Opportunity scenario
At the same time, US research budgets are coming under pressure under the second Trump administration. German voices see this as an opportunity to attract top researchers to Europe. There are also real strengths that often get lost in the crisis rhetoric: in the Nature Index 2025, Germany ranks third worldwide behind China and the USA, and first in Europe; the research landscape (Max Planck, Fraunhofer, Helmholtz, Leibniz) is highly differentiated, and research intensity, at over 3 per cent of GDP, is in the upper field of industrialised nations.
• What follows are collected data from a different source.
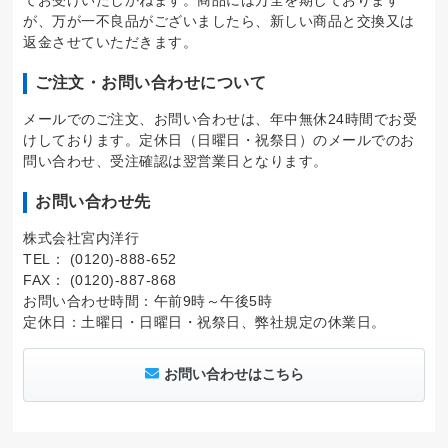
てお受けいたしかねます。商品には万全を期しております
が、万が一不良品がございましたら、新しい商品と交換又は
返金させていただきます。
ご注文・お問い合わせについて
メールでのご注文、お問い合わせは、年中無休24時間でお受
けしております。定休日（日曜日・祝祭日）のメールでのお
問い合わせ、受注確認は翌営業日となります。
お問い合わせ先
株式会社宮内洋行
TEL： (0120)-888-652
FAX： (0120)-887-868
お問い合わせ時間：午前9時～午後5時
定休日：土曜日・日曜日・祝祭日、弊社規定の休業日。
お問い合わせはこちら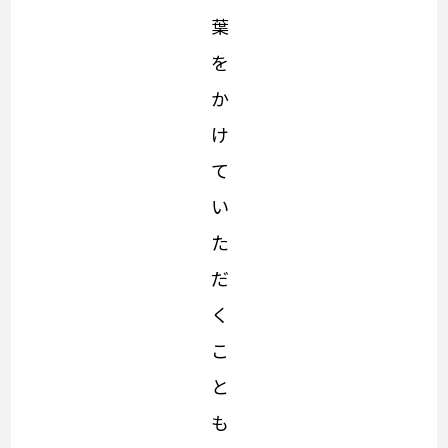
葉
を
か
け
て
い
た
だ
く
こ
と
も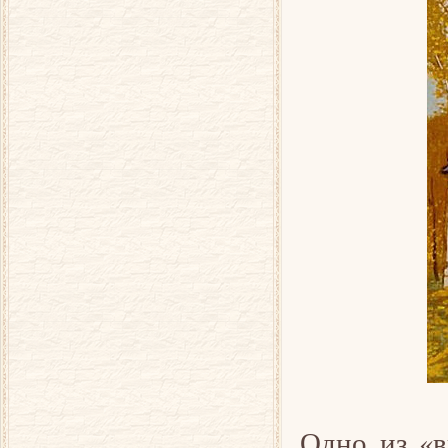
Одно из «в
Whether Germany seizes this opportunity depends less on money than on the speed of reform: leaner bureaucracy, a genuine culture of welcome with financial incentives for top talent, investment in computing infrastructure, more venture capital and the closing of the translation gap.
7. Conclusion for IP practice
The 125-year Nobel record is a lagging indicator of the shift in scientific gravity. Germany has lost its former leading role to the USA and has been unable to narrow the gap over the past two decades either — if anything, the gap is still widening. For clients and IP strategists, this means:
- Frontier research is shifting. Anyone seeking to build IP rights in key technologies (AI, biotechnology, quantum, semiconductors) must keep an eye on the US and Chinese markets and their filing dynamics.
- Germany’s strength remains applied innovation. In SME-driven engineering innovation, Germany’s per-capita patent density is world-leading — and for many clients that is where the greatest value lies.
- Locational competition is becoming tougher. Structural weaknesses — bureaucracy, the translation gap, infrastructure — determine whether excellent basic research becomes protectable, marketable inventions.
Germany is not falling behind because it does too little research, but because others scale faster, larger and more purposefully — and because the path from idea to IP right is too long here. It is precisely at this interface between research and industrial property rights that it will be decided whether the next generation of breakthroughs bears a German return address.
Data sources: Royal Swedish Academy of Sciences / nobelprize.org; OECD Main Science and Technology Indicators (2026); WIPO Global Innovation Index (2025) and PCT Yearly Review (2025); Eurostat (2024); SSTI (2025); Commission of Experts for Research and Innovation; Stifterverband / Leopoldina / Volkswagen Foundation (2025); German Bundestag, printed paper 21/3357 (2025); Nature Index (2025). Own calculations for the cumulative Nobel count (affiliation basis).